* What to produce
Write out every line of text in the records below unchanged, and omit the pictures.

* Records provided
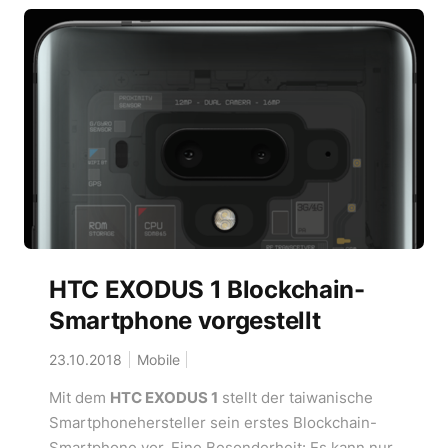
HTC EXODUS 1 Blockchain-
Smartphone vorgestellt
23.10.2018
Mobile
Mit dem
HTC EXODUS 1
stellt der taiwanische
Smartphonehersteller sein erstes Blockchain-
Smartphone vor. Eine Besonderheit: Es kann nur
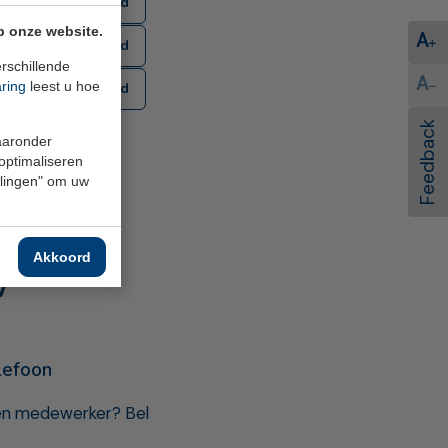
Download
p onze website.
A
Download
rschillende
A
aring
leest u hoe
Download
Feedback
waaronder
 optimaliseren
ellingen" om uw
Akkoord
W
lefoon
een medewerker? Bel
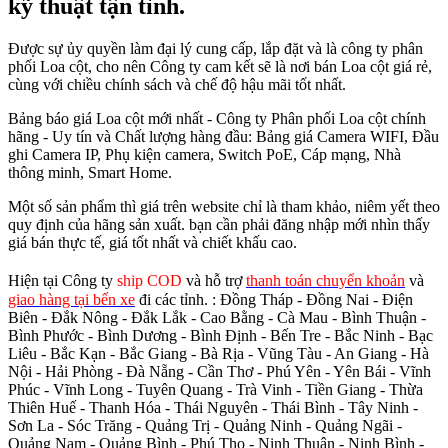
kỹ thuật tận tình.
Được sự ủy quyền làm đại lý cung cấp, lắp đặt và là công ty phân
phối Loa cột, cho nên Công ty cam kết sẽ là nơi bán Loa cột giá rẻ,
cùng với chiều chính sách và chế độ hậu mãi tốt nhất.
Bảng báo giá Loa cột mới nhất - Công ty Phân phối Loa cột chính
hãng - Uy tín và Chất lượng hàng đầu: Bảng giá Camera WIFI, Đầu
ghi Camera IP, Phụ kiện camera, Switch PoE, Cáp mạng, Nhà
thông minh, Smart Home.
Một số sản phẩm thì giá trên website chỉ là tham khảo, niêm yết theo
quy định của hãng sản xuất. bạn cần phải đăng nhập mới nhìn thấy
giá bán thực tế, giá tốt nhất và chiết khấu cao.
Hiện tại Công ty
ship COD
và hỗ trợ
thanh toán chuyển khoản
và
giao hàng tại bến xe
đi các tỉnh.
: Đồng Tháp - Đồng Nai - Điện
Biên - Đắk Nông - Đắk Lắk - Cao Bằng - Cà Mau - Bình Thuận -
Bình Phước - Bình Dương - Bình Định - Bến Tre - Bắc Ninh - Bạc
Liêu - Bắc Kạn - Bắc Giang - Bà Rịa - Vũng Tàu - An Giang - Hà
Nội - Hải Phòng - Đà Nẵng - Cần Thơ - Phú Yên - Yên Bái - Vĩnh
Phúc - Vĩnh Long - Tuyên Quang - Trà Vinh - Tiền Giang - Thừa
Thiên Huế - Thanh Hóa - Thái Nguyên - Thái Bình - Tây Ninh -
Sơn La - Sóc Trăng - Quảng Trị - Quảng Ninh - Quảng Ngãi -
Quảng Nam - Quảng Bình - Phú Thọ - Ninh Thuận - Ninh Bình -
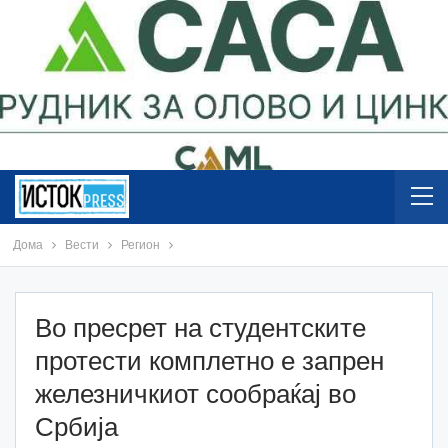
Дома
Вести
Регион
Во пресрет на студентските
протести комплетно е запрен
железничкиот сообраќај во
Србија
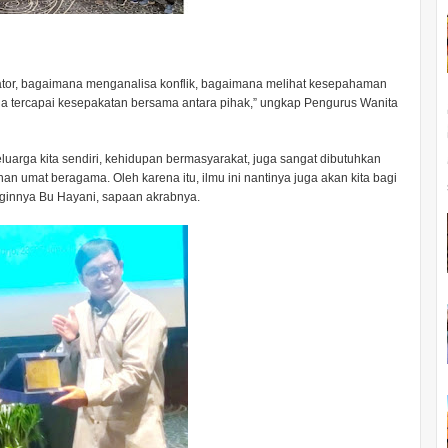
diator, bagaimana menganalisa konflik, bagaimana melihat kesepahaman
a tercapai kesepakatan bersama antara pihak,” ungkap Pengurus Wanita
luarga kita sendiri, kehidupan bermasyarakat, juga sangat dibutuhkan
 umat beragama. Oleh karena itu, ilmu ini nantinya juga akan kita bagi
nginnya Bu Hayani, sapaan akrabnya.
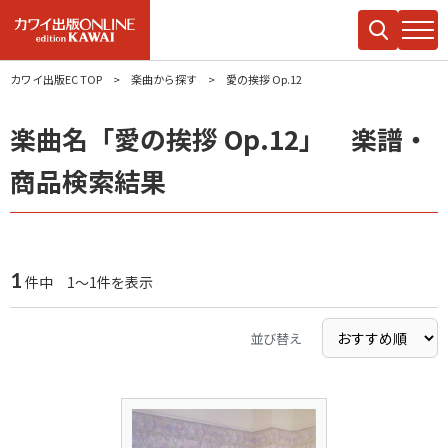
カワイ出版EC TOP
楽曲から探す
愛の挨拶 Op.12
楽曲名「愛の挨拶 Op.12」 楽譜・
商品検索結果
1
件中 1～1件を表示
並び替え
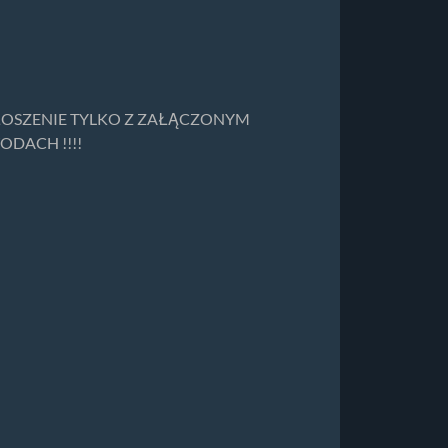
GŁOSZENIE TYLKO Z ZAŁĄCZONYM
DACH !!!!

* Task output
HTC EXODUS 1 Blockchain-
Smartphone vorgestellt
23.10.2018
Mobile
Mit dem
HTC EXODUS 1
stellt der taiwanische
Smartphonehersteller sein erstes Blockchain-
Smartphone vor. Eine Besonderheit: Es kann nur
Download
p onze website.
A
Download
rschillende
A
aring
leest u hoe
Download
Feedback
waaronder
 optimaliseren
ellingen" om uw
Akkoord
W
lefoon
een medewerker? Bel
kỹ thuật tận tình.
Được sự ủy quyền làm đại lý cung cấp, lắp đặt và là công ty phân
phối Loa cột, cho nên Công ty cam kết sẽ là nơi bán Loa cột giá rẻ,
cùng với chiều chính sách và chế độ hậu mãi tốt nhất.
Bảng báo giá Loa cột mới nhất - Công ty Phân phối Loa cột chính
hãng - Uy tín và Chất lượng hàng đầu: Bảng giá Camera WIFI, Đầu
ghi Camera IP, Phụ kiện camera, Switch PoE, Cáp mạng, Nhà
thông minh, Smart Home.
Một số sản phẩm thì giá trên website chỉ là tham khảo, niêm yết theo
quy định của hãng sản xuất. bạn cần phải đăng nhập mới nhìn thấy
giá bán thực tế, giá tốt nhất và chiết khấu cao.
Hiện tại Công ty
ship COD
và hỗ trợ
thanh toán chuyển khoản
và
giao hàng tại bến xe
đi các tỉnh.
: Đồng Tháp - Đồng Nai - Điện
Biên - Đắk Nông - Đắk Lắk - Cao Bằng - Cà Mau - Bình Thuận -
Bình Phước - Bình Dương - Bình Định - Bến Tre - Bắc Ninh - Bạc
Liêu - Bắc Kạn - Bắc Giang - Bà Rịa - Vũng Tàu - An Giang - Hà
Nội - Hải Phòng - Đà Nẵng - Cần Thơ - Phú Yên - Yên Bái - Vĩnh
Phúc - Vĩnh Long - Tuyên Quang - Trà Vinh - Tiền Giang - Thừa
Thiên Huế - Thanh Hóa - Thái Nguyên - Thái Bình - Tây Ninh -
Sơn La - Sóc Trăng - Quảng Trị - Quảng Ninh - Quảng Ngãi -
Quảng Nam - Quảng Bình - Phú Thọ - Ninh Thuận - Ninh Bình -
Дома
Вести
Регион
Во пресрет на студентските
протести комплетно е запрен
железничкиот сообраќај во
Србија
diator, bagaimana menganalisa konflik, bagaimana melihat kesepahaman
a tercapai kesepakatan bersama antara pihak,” ungkap Pengurus Wanita
luarga kita sendiri, kehidupan bermasyarakat, juga sangat dibutuhkan
 umat beragama. Oleh karena itu, ilmu ini nantinya juga akan kita bagi
nginnya Bu Hayani, sapaan akrabnya.
カワイ出版EC TOP
楽曲から探す
愛の挨拶 Op.12
楽曲名「愛の挨拶 Op.12」 楽譜・
商品検索結果
1
件中 1～1件を表示
並び替え
GŁOSZENIE TYLKO Z ZAŁĄCZONYM
DACH !!!!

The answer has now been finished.